Il y a, dans ces 113 (j'ai retrouvé le nombre exact) expériences personnelles, un réalisme qui remue le lecteur, le frappe de plein fouet. La saleté, le froid, la peur, crue, atroce, le danger, permanent, la menace qui vient de partout, des bombardements aux tireurs d'élite en passant par l'aviation naissante, la nourriture, aussi dégueulasse qu'insuffisante, la douleur, la souffrance... Tout y est.

Et, malgré tout, pointe déjà l'idée d'une prochaine guerre à venir. Sans doute, William March n'imagine-t-il pas encore, lorsqu'il écrit son livre, que la Der des Ders aura rapidement une autre guerre immonde pour lui succéder. Mais, il sait que la boucherie de 1914-18 ne sera pas un vaccin, que dès qu'il en aura l'occasion, l'Home repartira au combat, reproduisant encore et encore les mêmes abominations. Tant qu'il y aura des hommes, il y aura des tanks, chantait Nougaro...
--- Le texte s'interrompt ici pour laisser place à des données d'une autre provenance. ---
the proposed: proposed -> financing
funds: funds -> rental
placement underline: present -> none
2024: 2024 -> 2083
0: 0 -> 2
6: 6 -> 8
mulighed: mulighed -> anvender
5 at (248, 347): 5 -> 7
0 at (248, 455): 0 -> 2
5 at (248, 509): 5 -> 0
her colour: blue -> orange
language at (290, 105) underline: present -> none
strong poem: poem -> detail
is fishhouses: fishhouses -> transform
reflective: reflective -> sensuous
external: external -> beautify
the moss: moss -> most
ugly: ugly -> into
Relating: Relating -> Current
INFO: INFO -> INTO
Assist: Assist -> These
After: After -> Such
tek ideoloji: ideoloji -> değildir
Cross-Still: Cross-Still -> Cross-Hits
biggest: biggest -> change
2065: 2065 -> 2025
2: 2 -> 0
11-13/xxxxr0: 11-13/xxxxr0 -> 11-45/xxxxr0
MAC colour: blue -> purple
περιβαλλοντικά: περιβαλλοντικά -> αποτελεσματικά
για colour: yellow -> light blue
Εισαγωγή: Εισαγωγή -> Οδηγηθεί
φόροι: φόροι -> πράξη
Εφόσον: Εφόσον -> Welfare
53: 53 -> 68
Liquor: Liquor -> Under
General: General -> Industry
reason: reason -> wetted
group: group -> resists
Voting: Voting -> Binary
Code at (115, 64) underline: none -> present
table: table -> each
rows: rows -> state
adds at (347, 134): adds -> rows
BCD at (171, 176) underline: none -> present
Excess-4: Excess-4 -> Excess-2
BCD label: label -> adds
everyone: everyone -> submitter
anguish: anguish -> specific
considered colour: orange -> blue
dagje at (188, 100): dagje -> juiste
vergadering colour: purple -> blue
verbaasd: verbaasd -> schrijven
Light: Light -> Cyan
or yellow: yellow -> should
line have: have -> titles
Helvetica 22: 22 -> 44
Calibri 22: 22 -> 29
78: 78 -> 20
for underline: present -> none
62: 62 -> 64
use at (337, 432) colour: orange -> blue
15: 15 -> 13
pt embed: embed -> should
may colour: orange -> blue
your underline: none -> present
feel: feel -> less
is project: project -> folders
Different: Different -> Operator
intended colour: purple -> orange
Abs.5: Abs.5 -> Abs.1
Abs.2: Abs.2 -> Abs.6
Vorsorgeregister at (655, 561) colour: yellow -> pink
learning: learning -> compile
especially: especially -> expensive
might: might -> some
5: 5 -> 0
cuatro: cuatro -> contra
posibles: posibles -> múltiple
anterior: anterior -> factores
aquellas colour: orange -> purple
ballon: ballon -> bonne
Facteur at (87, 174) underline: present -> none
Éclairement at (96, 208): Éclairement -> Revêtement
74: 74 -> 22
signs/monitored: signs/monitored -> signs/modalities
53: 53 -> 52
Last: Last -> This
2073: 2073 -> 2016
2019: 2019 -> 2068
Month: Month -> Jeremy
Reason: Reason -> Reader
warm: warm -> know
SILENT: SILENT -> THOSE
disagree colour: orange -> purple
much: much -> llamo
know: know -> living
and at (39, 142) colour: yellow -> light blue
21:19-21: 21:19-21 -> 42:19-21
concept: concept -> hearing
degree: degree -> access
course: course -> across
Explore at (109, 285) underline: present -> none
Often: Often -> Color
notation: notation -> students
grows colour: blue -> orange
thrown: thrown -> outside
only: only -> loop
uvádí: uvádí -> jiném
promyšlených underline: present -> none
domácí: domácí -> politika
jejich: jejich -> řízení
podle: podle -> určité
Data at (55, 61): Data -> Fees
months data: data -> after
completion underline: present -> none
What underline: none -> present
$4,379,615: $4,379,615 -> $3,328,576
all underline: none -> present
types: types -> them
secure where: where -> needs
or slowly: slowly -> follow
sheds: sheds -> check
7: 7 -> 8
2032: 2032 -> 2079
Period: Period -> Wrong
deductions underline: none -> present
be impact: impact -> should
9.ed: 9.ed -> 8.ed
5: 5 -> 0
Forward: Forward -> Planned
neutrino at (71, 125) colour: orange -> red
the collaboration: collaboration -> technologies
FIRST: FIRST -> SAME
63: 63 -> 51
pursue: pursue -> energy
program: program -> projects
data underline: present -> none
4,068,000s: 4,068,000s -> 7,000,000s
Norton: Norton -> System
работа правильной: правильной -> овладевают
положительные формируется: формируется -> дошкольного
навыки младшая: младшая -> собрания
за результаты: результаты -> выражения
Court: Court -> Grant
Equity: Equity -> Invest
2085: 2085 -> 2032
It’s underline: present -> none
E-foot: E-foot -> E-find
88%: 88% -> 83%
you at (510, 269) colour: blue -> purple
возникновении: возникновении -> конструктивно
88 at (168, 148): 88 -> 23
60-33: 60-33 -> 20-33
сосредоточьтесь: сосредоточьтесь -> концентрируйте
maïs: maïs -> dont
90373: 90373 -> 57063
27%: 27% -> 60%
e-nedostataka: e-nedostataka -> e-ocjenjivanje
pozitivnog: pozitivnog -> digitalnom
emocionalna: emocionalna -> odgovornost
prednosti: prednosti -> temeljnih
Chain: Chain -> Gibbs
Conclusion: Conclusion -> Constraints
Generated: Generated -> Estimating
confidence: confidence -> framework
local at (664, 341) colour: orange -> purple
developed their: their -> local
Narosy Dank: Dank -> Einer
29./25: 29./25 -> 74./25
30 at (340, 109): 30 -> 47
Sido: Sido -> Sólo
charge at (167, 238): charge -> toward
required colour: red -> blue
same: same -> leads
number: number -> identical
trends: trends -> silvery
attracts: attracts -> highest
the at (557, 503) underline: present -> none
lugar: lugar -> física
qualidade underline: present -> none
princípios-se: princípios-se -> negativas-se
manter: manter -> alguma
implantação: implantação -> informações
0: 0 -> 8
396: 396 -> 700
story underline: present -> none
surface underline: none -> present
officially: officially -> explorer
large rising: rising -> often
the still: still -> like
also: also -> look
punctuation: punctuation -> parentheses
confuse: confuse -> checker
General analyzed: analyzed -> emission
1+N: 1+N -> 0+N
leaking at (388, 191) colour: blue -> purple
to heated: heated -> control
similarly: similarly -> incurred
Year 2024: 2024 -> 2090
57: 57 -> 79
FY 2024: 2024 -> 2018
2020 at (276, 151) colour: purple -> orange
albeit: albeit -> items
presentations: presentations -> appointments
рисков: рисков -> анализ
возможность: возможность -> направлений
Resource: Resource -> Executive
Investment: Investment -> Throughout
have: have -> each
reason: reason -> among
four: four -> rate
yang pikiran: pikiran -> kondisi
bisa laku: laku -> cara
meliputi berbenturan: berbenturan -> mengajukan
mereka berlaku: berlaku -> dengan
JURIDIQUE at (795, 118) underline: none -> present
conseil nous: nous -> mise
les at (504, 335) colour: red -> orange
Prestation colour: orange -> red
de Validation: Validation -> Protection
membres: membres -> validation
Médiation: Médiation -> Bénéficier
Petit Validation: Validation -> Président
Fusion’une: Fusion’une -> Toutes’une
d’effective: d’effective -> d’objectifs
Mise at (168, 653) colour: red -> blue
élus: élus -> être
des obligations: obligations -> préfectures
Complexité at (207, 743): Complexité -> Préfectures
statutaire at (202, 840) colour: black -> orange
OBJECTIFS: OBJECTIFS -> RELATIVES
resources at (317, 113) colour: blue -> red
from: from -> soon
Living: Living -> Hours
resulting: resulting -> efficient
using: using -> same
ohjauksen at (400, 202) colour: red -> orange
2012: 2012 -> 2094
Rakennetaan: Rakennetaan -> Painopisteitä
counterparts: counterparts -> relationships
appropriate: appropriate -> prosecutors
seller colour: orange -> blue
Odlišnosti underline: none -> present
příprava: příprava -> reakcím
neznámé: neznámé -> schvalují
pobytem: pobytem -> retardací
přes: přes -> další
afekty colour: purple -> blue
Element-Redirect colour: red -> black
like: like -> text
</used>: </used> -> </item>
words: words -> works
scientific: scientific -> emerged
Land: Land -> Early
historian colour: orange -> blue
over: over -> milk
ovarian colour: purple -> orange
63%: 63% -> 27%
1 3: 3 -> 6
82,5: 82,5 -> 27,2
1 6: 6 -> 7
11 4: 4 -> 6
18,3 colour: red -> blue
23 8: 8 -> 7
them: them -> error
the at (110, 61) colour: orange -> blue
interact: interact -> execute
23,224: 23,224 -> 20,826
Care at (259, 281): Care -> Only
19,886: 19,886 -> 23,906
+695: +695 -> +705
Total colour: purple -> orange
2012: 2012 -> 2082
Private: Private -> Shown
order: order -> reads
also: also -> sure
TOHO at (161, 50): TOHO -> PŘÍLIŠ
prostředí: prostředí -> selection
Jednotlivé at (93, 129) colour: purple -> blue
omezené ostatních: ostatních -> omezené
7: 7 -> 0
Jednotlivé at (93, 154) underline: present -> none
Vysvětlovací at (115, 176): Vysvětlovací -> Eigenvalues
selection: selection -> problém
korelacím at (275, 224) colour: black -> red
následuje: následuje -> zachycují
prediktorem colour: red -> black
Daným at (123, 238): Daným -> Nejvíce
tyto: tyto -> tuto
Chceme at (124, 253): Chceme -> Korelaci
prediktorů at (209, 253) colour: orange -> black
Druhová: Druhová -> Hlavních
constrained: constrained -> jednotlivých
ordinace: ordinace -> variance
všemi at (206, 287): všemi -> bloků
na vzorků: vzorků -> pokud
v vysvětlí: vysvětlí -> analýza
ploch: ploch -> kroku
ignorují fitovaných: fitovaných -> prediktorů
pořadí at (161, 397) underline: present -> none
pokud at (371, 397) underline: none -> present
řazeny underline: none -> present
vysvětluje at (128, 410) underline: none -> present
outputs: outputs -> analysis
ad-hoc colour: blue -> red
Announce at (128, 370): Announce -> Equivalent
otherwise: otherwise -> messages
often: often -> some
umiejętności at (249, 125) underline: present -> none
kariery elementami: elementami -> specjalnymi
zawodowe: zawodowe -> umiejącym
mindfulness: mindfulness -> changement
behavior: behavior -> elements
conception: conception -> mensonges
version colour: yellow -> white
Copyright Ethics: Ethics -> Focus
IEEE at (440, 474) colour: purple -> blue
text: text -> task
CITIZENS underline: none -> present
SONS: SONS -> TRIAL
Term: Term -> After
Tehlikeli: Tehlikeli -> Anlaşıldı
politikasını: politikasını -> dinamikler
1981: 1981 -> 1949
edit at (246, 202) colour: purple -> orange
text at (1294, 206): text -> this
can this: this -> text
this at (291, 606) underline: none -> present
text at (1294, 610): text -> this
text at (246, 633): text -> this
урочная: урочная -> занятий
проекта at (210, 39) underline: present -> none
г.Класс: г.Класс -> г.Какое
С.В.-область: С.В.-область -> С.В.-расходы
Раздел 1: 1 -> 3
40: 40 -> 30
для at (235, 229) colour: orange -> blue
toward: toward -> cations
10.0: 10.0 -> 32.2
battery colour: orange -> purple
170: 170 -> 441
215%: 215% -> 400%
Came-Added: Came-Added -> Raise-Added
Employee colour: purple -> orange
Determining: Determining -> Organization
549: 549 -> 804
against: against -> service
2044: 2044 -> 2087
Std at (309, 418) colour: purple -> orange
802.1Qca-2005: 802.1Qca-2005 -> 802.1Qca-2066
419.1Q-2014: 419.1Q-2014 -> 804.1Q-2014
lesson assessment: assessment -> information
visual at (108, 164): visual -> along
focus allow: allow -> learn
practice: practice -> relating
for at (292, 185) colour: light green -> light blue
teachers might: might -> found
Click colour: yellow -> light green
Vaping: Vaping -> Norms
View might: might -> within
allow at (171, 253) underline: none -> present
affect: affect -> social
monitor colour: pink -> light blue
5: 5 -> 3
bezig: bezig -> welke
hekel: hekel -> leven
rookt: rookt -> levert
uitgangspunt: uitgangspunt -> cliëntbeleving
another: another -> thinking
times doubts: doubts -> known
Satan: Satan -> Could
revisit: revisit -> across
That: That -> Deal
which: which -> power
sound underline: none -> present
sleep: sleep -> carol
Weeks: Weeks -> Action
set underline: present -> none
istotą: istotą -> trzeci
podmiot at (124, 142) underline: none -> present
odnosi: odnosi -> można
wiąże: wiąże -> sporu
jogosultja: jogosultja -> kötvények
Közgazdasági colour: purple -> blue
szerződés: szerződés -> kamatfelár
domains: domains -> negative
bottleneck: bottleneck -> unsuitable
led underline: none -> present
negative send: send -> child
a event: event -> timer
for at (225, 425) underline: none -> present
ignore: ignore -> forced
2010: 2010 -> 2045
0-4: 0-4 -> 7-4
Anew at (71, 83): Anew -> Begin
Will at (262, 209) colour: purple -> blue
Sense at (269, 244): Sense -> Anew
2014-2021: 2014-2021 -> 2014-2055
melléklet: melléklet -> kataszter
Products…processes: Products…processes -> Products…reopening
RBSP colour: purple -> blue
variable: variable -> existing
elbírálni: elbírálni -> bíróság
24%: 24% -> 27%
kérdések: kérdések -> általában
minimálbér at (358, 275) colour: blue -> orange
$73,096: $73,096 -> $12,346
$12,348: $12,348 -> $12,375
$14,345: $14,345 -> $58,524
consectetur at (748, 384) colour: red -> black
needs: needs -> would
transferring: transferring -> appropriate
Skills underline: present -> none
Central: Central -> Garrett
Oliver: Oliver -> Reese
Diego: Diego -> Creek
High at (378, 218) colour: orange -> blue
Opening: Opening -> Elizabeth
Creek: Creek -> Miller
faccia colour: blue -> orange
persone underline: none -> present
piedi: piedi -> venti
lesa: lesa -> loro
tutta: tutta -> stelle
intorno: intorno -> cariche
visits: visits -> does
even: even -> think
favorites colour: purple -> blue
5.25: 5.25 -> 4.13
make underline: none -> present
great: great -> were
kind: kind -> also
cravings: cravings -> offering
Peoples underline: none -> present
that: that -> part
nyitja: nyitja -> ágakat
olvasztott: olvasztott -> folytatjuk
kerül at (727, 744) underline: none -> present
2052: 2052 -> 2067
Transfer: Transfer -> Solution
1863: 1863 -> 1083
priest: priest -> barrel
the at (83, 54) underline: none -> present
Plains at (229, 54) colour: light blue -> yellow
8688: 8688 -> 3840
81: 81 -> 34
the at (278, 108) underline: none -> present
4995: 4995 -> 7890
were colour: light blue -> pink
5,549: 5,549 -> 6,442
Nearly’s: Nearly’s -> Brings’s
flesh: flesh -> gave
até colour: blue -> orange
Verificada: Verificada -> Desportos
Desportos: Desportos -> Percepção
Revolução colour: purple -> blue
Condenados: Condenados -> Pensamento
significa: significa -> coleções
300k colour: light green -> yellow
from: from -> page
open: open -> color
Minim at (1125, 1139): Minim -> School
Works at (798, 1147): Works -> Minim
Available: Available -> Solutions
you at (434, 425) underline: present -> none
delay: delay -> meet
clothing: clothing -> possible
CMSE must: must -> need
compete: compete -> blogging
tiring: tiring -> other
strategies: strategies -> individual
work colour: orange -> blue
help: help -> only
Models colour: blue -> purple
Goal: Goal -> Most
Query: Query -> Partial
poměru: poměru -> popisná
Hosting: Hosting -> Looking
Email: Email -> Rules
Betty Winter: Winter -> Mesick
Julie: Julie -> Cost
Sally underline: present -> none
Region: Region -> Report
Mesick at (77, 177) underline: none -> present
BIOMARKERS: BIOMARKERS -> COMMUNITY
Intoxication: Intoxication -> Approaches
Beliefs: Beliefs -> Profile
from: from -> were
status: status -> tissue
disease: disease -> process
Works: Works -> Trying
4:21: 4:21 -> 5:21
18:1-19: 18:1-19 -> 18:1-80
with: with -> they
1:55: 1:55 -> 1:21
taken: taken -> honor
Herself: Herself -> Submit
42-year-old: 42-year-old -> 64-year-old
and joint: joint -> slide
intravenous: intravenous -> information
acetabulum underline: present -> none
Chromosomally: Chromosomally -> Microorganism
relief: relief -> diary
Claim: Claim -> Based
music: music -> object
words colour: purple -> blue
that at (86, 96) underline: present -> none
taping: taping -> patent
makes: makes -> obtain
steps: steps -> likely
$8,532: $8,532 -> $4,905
On en voit déjà certains signes, dans les derniers chapitres. Des anciens combattants qui sont aussi les futurs guerriers, des va-t-en-guerre qui voient dans la force armée une panacée, l'expression aussi d'une puissance nouvelle, celle d'une Amérique qui se retrouve en position de force face à une Europe ruinée. En cela, March préfigure aussi de la suite de ce XXe siècle et même, de notre époque.

Voilà aussi en quoi "Compagnie K" est un livre qui conserve toute son actualité et sa puissance. La guerre change de forme, mute comme un virus, les moyens de la faire se modernisent de façon exponentielle, mais ses ravages sont les mêmes, où qu'elle éclate. Et d'autres William March en reviendront abîmés, démolis, dépités, écoeurés. Mais leurs dénonciations tomberont encore et toujours dans une oreille désespérément sourde.